* Excerpts from a dataset:
>>>

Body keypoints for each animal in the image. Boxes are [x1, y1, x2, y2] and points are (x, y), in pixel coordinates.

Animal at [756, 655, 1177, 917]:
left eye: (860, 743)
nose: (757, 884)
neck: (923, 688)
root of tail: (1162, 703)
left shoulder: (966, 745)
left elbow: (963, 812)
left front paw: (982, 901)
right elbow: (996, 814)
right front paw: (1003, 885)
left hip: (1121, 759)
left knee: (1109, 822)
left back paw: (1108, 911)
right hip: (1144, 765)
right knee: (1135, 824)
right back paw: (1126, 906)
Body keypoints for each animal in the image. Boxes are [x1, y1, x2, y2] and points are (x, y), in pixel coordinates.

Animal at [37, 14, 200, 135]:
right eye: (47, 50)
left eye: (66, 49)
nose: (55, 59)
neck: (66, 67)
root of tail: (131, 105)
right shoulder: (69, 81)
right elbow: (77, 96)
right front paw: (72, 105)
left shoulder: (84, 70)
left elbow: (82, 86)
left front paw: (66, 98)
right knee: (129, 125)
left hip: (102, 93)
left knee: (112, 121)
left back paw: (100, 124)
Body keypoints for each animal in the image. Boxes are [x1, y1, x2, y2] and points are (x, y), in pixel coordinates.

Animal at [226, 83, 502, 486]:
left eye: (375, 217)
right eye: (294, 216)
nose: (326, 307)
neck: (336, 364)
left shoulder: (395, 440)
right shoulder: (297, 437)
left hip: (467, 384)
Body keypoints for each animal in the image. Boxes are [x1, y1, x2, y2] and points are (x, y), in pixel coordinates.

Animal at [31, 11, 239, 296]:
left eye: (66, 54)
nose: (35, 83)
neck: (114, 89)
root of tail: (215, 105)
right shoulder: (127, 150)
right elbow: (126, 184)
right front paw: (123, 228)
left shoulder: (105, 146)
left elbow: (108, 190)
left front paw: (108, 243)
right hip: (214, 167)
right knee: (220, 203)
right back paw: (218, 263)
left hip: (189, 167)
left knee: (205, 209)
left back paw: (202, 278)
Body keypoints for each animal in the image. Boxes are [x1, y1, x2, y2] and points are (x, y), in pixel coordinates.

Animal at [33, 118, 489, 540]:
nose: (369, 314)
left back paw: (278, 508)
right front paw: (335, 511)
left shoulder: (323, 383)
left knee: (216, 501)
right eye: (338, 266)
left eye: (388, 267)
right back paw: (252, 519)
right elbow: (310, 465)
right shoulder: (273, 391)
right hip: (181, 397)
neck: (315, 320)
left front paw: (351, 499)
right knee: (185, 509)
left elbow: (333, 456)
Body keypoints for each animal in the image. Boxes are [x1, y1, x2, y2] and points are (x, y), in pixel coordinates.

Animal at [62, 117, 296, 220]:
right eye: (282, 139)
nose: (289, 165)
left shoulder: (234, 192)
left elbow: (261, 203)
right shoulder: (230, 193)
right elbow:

<<<

* Exercise prompt:
Take exactly the lines from the one containing "right elbow: (77, 96)" through the one containing "left elbow: (261, 203)" in the data above, and output them with nothing added.

* Your solution:
right elbow: (77, 96)
right front paw: (72, 105)
left shoulder: (84, 70)
left elbow: (82, 86)
left front paw: (66, 98)
right knee: (129, 125)
left hip: (102, 93)
left knee: (112, 121)
left back paw: (100, 124)
Body keypoints for each animal in the image. Boxes are [x1, y1, x2, y2] and points are (x, y), in pixel coordinates.

Animal at [226, 83, 502, 486]:
left eye: (375, 217)
right eye: (294, 216)
nose: (326, 307)
neck: (336, 364)
left shoulder: (395, 440)
right shoulder: (297, 437)
left hip: (467, 384)
Body keypoints for each animal in the image. Boxes are [x1, y1, x2, y2] and points are (x, y), in pixel coordinates.

Animal at [31, 11, 239, 296]:
left eye: (66, 54)
nose: (35, 83)
neck: (114, 89)
root of tail: (215, 105)
right shoulder: (127, 150)
right elbow: (126, 184)
right front paw: (123, 228)
left shoulder: (105, 146)
left elbow: (108, 190)
left front paw: (108, 243)
right hip: (214, 167)
right knee: (220, 203)
right back paw: (218, 263)
left hip: (189, 167)
left knee: (205, 209)
left back paw: (202, 278)
Body keypoints for each animal in the image. Boxes are [x1, y1, x2, y2] and points are (x, y), in pixel coordinates.

Animal at [33, 118, 489, 540]:
nose: (369, 314)
left back paw: (278, 508)
right front paw: (335, 511)
left shoulder: (323, 383)
left knee: (216, 501)
right eye: (338, 266)
left eye: (388, 267)
right back paw: (252, 519)
right elbow: (310, 465)
right shoulder: (273, 391)
right hip: (181, 397)
neck: (315, 320)
left front paw: (351, 499)
right knee: (185, 509)
left elbow: (333, 456)
Body keypoints for each animal in the image. Boxes are [x1, y1, x2, y2] and points are (x, y), in pixel coordinates.

Animal at [62, 117, 296, 220]:
right eye: (282, 139)
nose: (289, 165)
left shoulder: (234, 192)
left elbow: (261, 203)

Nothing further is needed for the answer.